The appropriations bill, released Monday by Sen. Chris Murphy (D., Conn.), allocates just $14.5 billion to CBP for the 2022 fiscal year, down from $15 billion the year before and $80 million less than what President Joe Biden requested in his budget. Immigration and Customs Enforcement would receive $7.9 billion, a cut of $40 million from the previous year and $58 million less than what Biden asked for.
Democrats also proposed reduced funding for family detention centers, while pumping more money toward constructing new migrant processing centers along the U.S.-Mexico border. The measure indicates that Democrats don't see the surge ending anytime soon. The new processing centers, they say, will reduce migrant time in custody. The bill forbids Homeland Security Investigations, an arm of Immigration and Customs Enforcement, from enforcing immigration laws. It instead directs the agency to only focus on "the disruption of transnational crime," such as drug trafficking or money laundering.
The proposed cuts come as the southern border faces a decades-high surge of illegal immigrants attempting to enter the United States. Immigration authorities expect to report nearly two million migrant encounters at the border this fiscal year, the first time the number has exceeded one million since 2006.

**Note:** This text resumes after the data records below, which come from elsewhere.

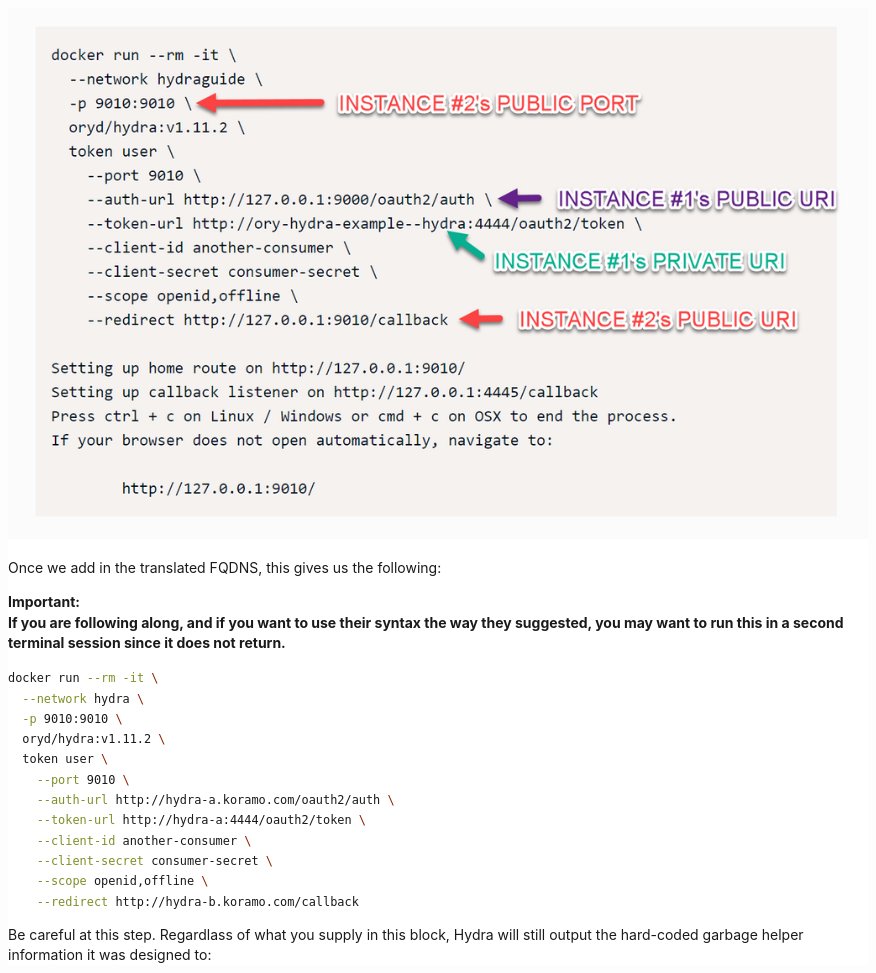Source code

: ![hydra-instance-2-block](./assets/img/hydra-instance-2-block.png)

Once we add in the translated FQDNS, this gives us the following:

**Important:**  
**If you are following along, and if you want to use their syntax the way they suggested, you may want to run this in a second terminal session since it does not return.**

```bash
docker run --rm -it \
  --network hydra \
  -p 9010:9010 \
  oryd/hydra:v1.11.2 \
  token user \
    --port 9010 \
    --auth-url http://hydra-a.koramo.com/oauth2/auth \
    --token-url http://hydra-a:4444/oauth2/token \
    --client-id another-consumer \
    --client-secret consumer-secret \
    --scope openid,offline \
    --redirect http://hydra-b.koramo.com/callback
```

Be careful at this step.  Regardlass of what you supply in this block, Hydra will still output the hard-coded garbage helper information it was designed to:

"It's time for the Department of Homeland Security to make investments in what protects us, not what divides us," Murphy said in a statement. "The ineffective and inhumane border policies and political vanity projects of the Trump Administration didn't make our nation safer, and it's time to turn the page to fund policies that meet the actual threats presented to this nation."
The White House did not respond to a request for comment.
Senate Democrats in a summary of the bill said cuts to detention centers were warranted by "lower overall detention numbers due to the pandemic and related-litigation." Between January and August, however, the number of illegal aliens detained by ICE increased by 70 percent, according to data provided by the agency.
The Senate Democrats' proposal represents another blow to an agency already frustrated by the White House's apparent lack of interest in funding border security and migrant processing measures. A senior DHS official who spoke with the Washington Free Beacon sounded the alarm on the president’s initial budget request to Congress, citing inflation and lack of manpower at CBP as challenges that need to be addressed.
"We were already going to have less money next year under Biden’s plan," the official said. "This is not a party serious about enforcing immigration law."